#### Required work
Restate every line of the material below word for word, skipping the images.

#### Records provided
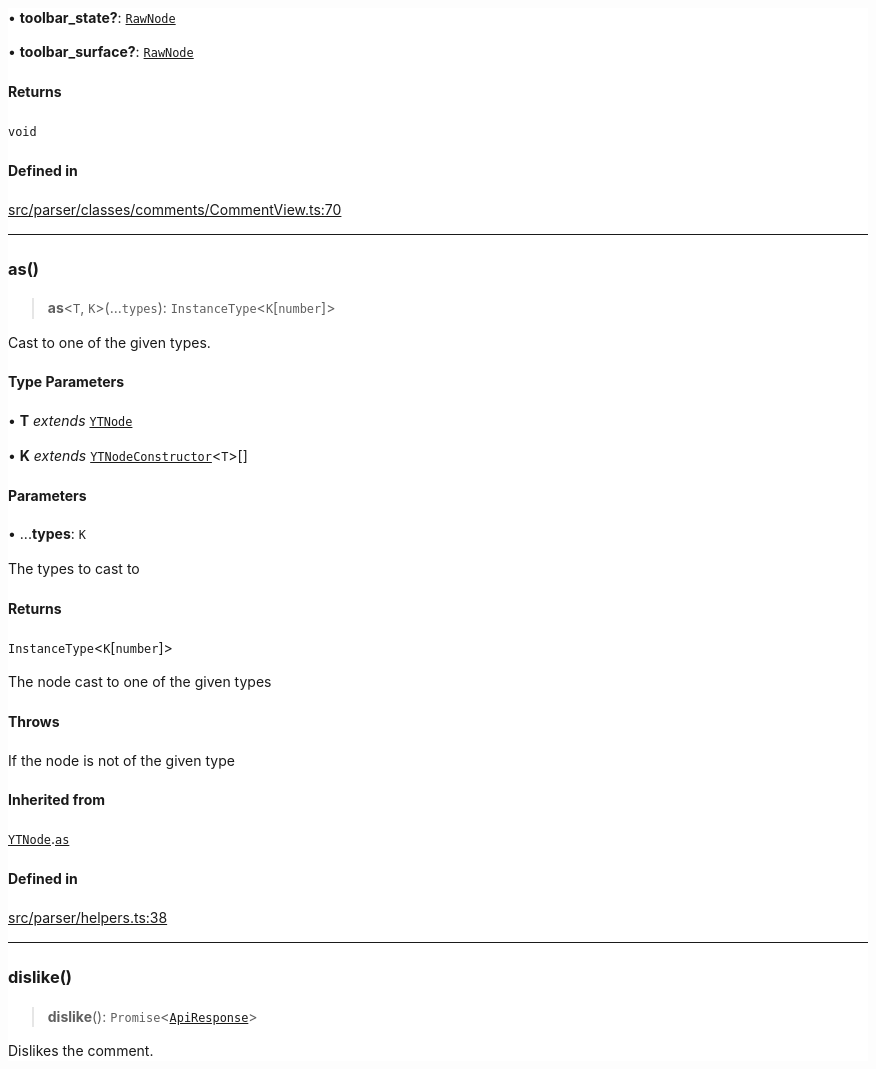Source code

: • **toolbar\_state?**: [`RawNode`](../../APIResponseTypes/type-aliases/RawNode.md)

• **toolbar\_surface?**: [`RawNode`](../../APIResponseTypes/type-aliases/RawNode.md)

#### Returns

`void`

#### Defined in

[src/parser/classes/comments/CommentView.ts:70](https://github.com/LuanRT/YouTube.js/blob/cf09f7bab14fcca99e1f3ae428c7337fea58cfa5/src/parser/classes/comments/CommentView.ts#L70)

***

### as()

> **as**\<`T`, `K`\>(...`types`): `InstanceType`\<`K`\[`number`\]\>

Cast to one of the given types.

#### Type Parameters

• **T** *extends* [`YTNode`](../../Helpers/classes/YTNode.md)

• **K** *extends* [`YTNodeConstructor`](../../Helpers/interfaces/YTNodeConstructor.md)\<`T`\>[]

#### Parameters

• ...**types**: `K`

The types to cast to

#### Returns

`InstanceType`\<`K`\[`number`\]\>

The node cast to one of the given types

#### Throws

If the node is not of the given type

#### Inherited from

[`YTNode`](../../Helpers/classes/YTNode.md).[`as`](../../Helpers/classes/YTNode.md#as)

#### Defined in

[src/parser/helpers.ts:38](https://github.com/LuanRT/YouTube.js/blob/cf09f7bab14fcca99e1f3ae428c7337fea58cfa5/src/parser/helpers.ts#L38)

***

### dislike()

> **dislike**(): `Promise`\<[`ApiResponse`](../../../interfaces/ApiResponse.md)\>

Dislikes the comment.
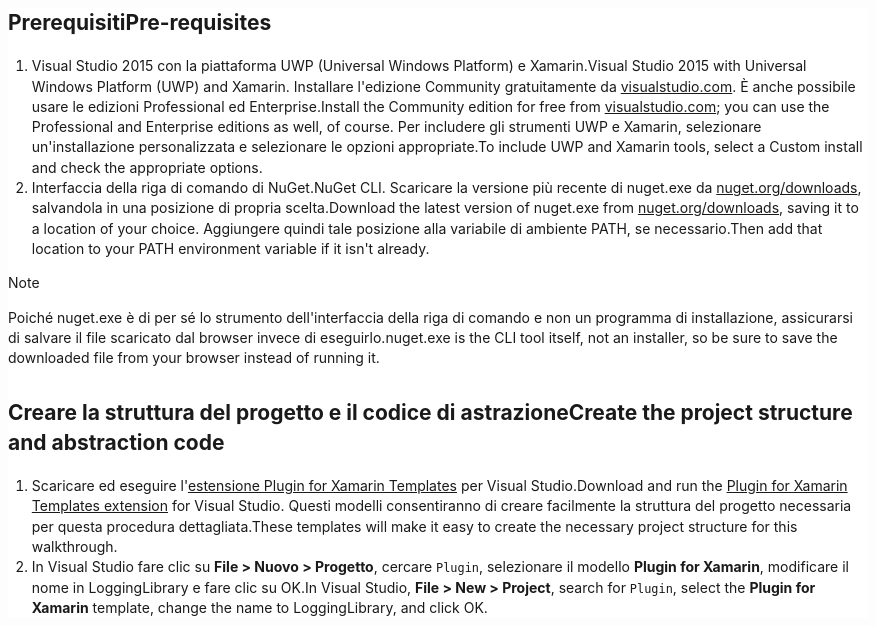 ## <a name="pre-requisites"></a><span data-ttu-id="d8ab0-114">Prerequisiti</span><span class="sxs-lookup"><span data-stu-id="d8ab0-114">Pre-requisites</span></span>

1. <span data-ttu-id="d8ab0-115">Visual Studio 2015 con la piattaforma UWP (Universal Windows Platform) e Xamarin.</span><span class="sxs-lookup"><span data-stu-id="d8ab0-115">Visual Studio 2015 with Universal Windows Platform (UWP) and Xamarin.</span></span> <span data-ttu-id="d8ab0-116">Installare l'edizione Community gratuitamente da [visualstudio.com](https://www.visualstudio.com/). È anche possibile usare le edizioni Professional ed Enterprise.</span><span class="sxs-lookup"><span data-stu-id="d8ab0-116">Install the Community edition for free from [visualstudio.com](https://www.visualstudio.com/); you can use the Professional and Enterprise editions as well, of course.</span></span> <span data-ttu-id="d8ab0-117">Per includere gli strumenti UWP e Xamarin, selezionare un'installazione personalizzata e selezionare le opzioni appropriate.</span><span class="sxs-lookup"><span data-stu-id="d8ab0-117">To include UWP and Xamarin tools, select a Custom install and check the appropriate options.</span></span>
1. <span data-ttu-id="d8ab0-118">Interfaccia della riga di comando di NuGet.</span><span class="sxs-lookup"><span data-stu-id="d8ab0-118">NuGet CLI.</span></span> <span data-ttu-id="d8ab0-119">Scaricare la versione più recente di nuget.exe da [nuget.org/downloads](https://nuget.org/downloads), salvandola in una posizione di propria scelta.</span><span class="sxs-lookup"><span data-stu-id="d8ab0-119">Download the latest version of nuget.exe from [nuget.org/downloads](https://nuget.org/downloads), saving it to a location of your choice.</span></span> <span data-ttu-id="d8ab0-120">Aggiungere quindi tale posizione alla variabile di ambiente PATH, se necessario.</span><span class="sxs-lookup"><span data-stu-id="d8ab0-120">Then add that location to your PATH environment variable if it isn't already.</span></span>

> [!Note]
> <span data-ttu-id="d8ab0-121">Poiché nuget.exe è di per sé lo strumento dell'interfaccia della riga di comando e non un programma di installazione, assicurarsi di salvare il file scaricato dal browser invece di eseguirlo.</span><span class="sxs-lookup"><span data-stu-id="d8ab0-121">nuget.exe is the CLI tool itself, not an installer, so be sure to save the downloaded file from your browser instead of running it.</span></span>


## <a name="create-the-project-structure-and-abstraction-code"></a><span data-ttu-id="d8ab0-122">Creare la struttura del progetto e il codice di astrazione</span><span class="sxs-lookup"><span data-stu-id="d8ab0-122">Create the project structure and abstraction code</span></span>

1. <span data-ttu-id="d8ab0-123">Scaricare ed eseguire l'[estensione Plugin for Xamarin Templates](https://marketplace.visualstudio.com/items?itemName=vs-publisher-473885.PluginForXamarinTemplates) per Visual Studio.</span><span class="sxs-lookup"><span data-stu-id="d8ab0-123">Download and run the [Plugin for Xamarin Templates extension](https://marketplace.visualstudio.com/items?itemName=vs-publisher-473885.PluginForXamarinTemplates) for Visual Studio.</span></span> <span data-ttu-id="d8ab0-124">Questi modelli consentiranno di creare facilmente la struttura del progetto necessaria per questa procedura dettagliata.</span><span class="sxs-lookup"><span data-stu-id="d8ab0-124">These templates will make it easy to create the necessary project structure for this walkthrough.</span></span>
1. <span data-ttu-id="d8ab0-125">In Visual Studio fare clic su **File > Nuovo > Progetto**, cercare `Plugin`, selezionare il modello **Plugin for Xamarin**, modificare il nome in LoggingLibrary e fare clic su OK.</span><span class="sxs-lookup"><span data-stu-id="d8ab0-125">In Visual Studio, **File > New > Project**, search for `Plugin`, select the **Plugin for Xamarin** template, change the name to LoggingLibrary, and click OK.</span></span>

#### Answer area
Source code

: • **toolbar\_state?**: [`RawNode`](../../APIResponseTypes/type-aliases/RawNode.md)

• **toolbar\_surface?**: [`RawNode`](../../APIResponseTypes/type-aliases/RawNode.md)

#### Returns

`void`

#### Defined in

[src/parser/classes/comments/CommentView.ts:70](https://github.com/LuanRT/YouTube.js/blob/cf09f7bab14fcca99e1f3ae428c7337fea58cfa5/src/parser/classes/comments/CommentView.ts#L70)

***

### as()

> **as**\<`T`, `K`\>(...`types`): `InstanceType`\<`K`\[`number`\]\>

Cast to one of the given types.

#### Type Parameters

• **T** *extends* [`YTNode`](../../Helpers/classes/YTNode.md)

• **K** *extends* [`YTNodeConstructor`](../../Helpers/interfaces/YTNodeConstructor.md)\<`T`\>[]

#### Parameters

• ...**types**: `K`

The types to cast to

#### Returns

`InstanceType`\<`K`\[`number`\]\>

The node cast to one of the given types

#### Throws

If the node is not of the given type

#### Inherited from

[`YTNode`](../../Helpers/classes/YTNode.md).[`as`](../../Helpers/classes/YTNode.md#as)

#### Defined in

[src/parser/helpers.ts:38](https://github.com/LuanRT/YouTube.js/blob/cf09f7bab14fcca99e1f3ae428c7337fea58cfa5/src/parser/helpers.ts#L38)

***

### dislike()

> **dislike**(): `Promise`\<[`ApiResponse`](../../../interfaces/ApiResponse.md)\>

Dislikes the comment.
 ## <a name="pre-requisites"></a><span data-ttu-id="d8ab0-114">Prerequisiti</span><span class="sxs-lookup"><span data-stu-id="d8ab0-114">Pre-requisites</span></span>

1. <span data-ttu-id="d8ab0-115">Visual Studio 2015 con la piattaforma UWP (Universal Windows Platform) e Xamarin.</span><span class="sxs-lookup"><span data-stu-id="d8ab0-115">Visual Studio 2015 with Universal Windows Platform (UWP) and Xamarin.</span></span> <span data-ttu-id="d8ab0-116">Installare l'edizione Community gratuitamente da [visualstudio.com](https://www.visualstudio.com/). È anche possibile usare le edizioni Professional ed Enterprise.</span><span class="sxs-lookup"><span data-stu-id="d8ab0-116">Install the Community edition for free from [visualstudio.com](https://www.visualstudio.com/); you can use the Professional and Enterprise editions as well, of course.</span></span> <span data-ttu-id="d8ab0-117">Per includere gli strumenti UWP e Xamarin, selezionare un'installazione personalizzata e selezionare le opzioni appropriate.</span><span class="sxs-lookup"><span data-stu-id="d8ab0-117">To include UWP and Xamarin tools, select a Custom install and check the appropriate options.</span></span>
1. <span data-ttu-id="d8ab0-118">Interfaccia della riga di comando di NuGet.</span><span class="sxs-lookup"><span data-stu-id="d8ab0-118">NuGet CLI.</span></span> <span data-ttu-id="d8ab0-119">Scaricare la versione più recente di nuget.exe da [nuget.org/downloads](https://nuget.org/downloads), salvandola in una posizione di propria scelta.</span><span class="sxs-lookup"><span data-stu-id="d8ab0-119">Download the latest version of nuget.exe from [nuget.org/downloads](https://nuget.org/downloads), saving it to a location of your choice.</span></span> <span data-ttu-id="d8ab0-120">Aggiungere quindi tale posizione alla variabile di ambiente PATH, se necessario.</span><span class="sxs-lookup"><span data-stu-id="d8ab0-120">Then add that location to your PATH environment variable if it isn't already.</span></span>

> [!Note]
> <span data-ttu-id="d8ab0-121">Poiché nuget.exe è di per sé lo strumento dell'interfaccia della riga di comando e non un programma di installazione, assicurarsi di salvare il file scaricato dal browser invece di eseguirlo.</span><span class="sxs-lookup"><span data-stu-id="d8ab0-121">nuget.exe is the CLI tool itself, not an installer, so be sure to save the downloaded file from your browser instead of running it.</span></span>


## <a name="create-the-project-structure-and-abstraction-code"></a><span data-ttu-id="d8ab0-122">Creare la struttura del progetto e il codice di astrazione</span><span class="sxs-lookup"><span data-stu-id="d8ab0-122">Create the project structure and abstraction code</span></span>

1. <span data-ttu-id="d8ab0-123">Scaricare ed eseguire l'[estensione Plugin for Xamarin Templates](https://marketplace.visualstudio.com/items?itemName=vs-publisher-473885.PluginForXamarinTemplates) per Visual Studio.</span><span class="sxs-lookup"><span data-stu-id="d8ab0-123">Download and run the [Plugin for Xamarin Templates extension](https://marketplace.visualstudio.com/items?itemName=vs-publisher-473885.PluginForXamarinTemplates) for Visual Studio.</span></span> <span data-ttu-id="d8ab0-124">Questi modelli consentiranno di creare facilmente la struttura del progetto necessaria per questa procedura dettagliata.</span><span class="sxs-lookup"><span data-stu-id="d8ab0-124">These templates will make it easy to create the necessary project structure for this walkthrough.</span></span>
1. <span data-ttu-id="d8ab0-125">In Visual Studio fare clic su **File > Nuovo > Progetto**, cercare `Plugin`, selezionare il modello **Plugin for Xamarin**, modificare il nome in LoggingLibrary e fare clic su OK.</span><span class="sxs-lookup"><span data-stu-id="d8ab0-125">In Visual Studio, **File > New > Project**, search for `Plugin`, select the **Plugin for Xamarin** template, change the name to LoggingLibrary, and click OK.</span></span>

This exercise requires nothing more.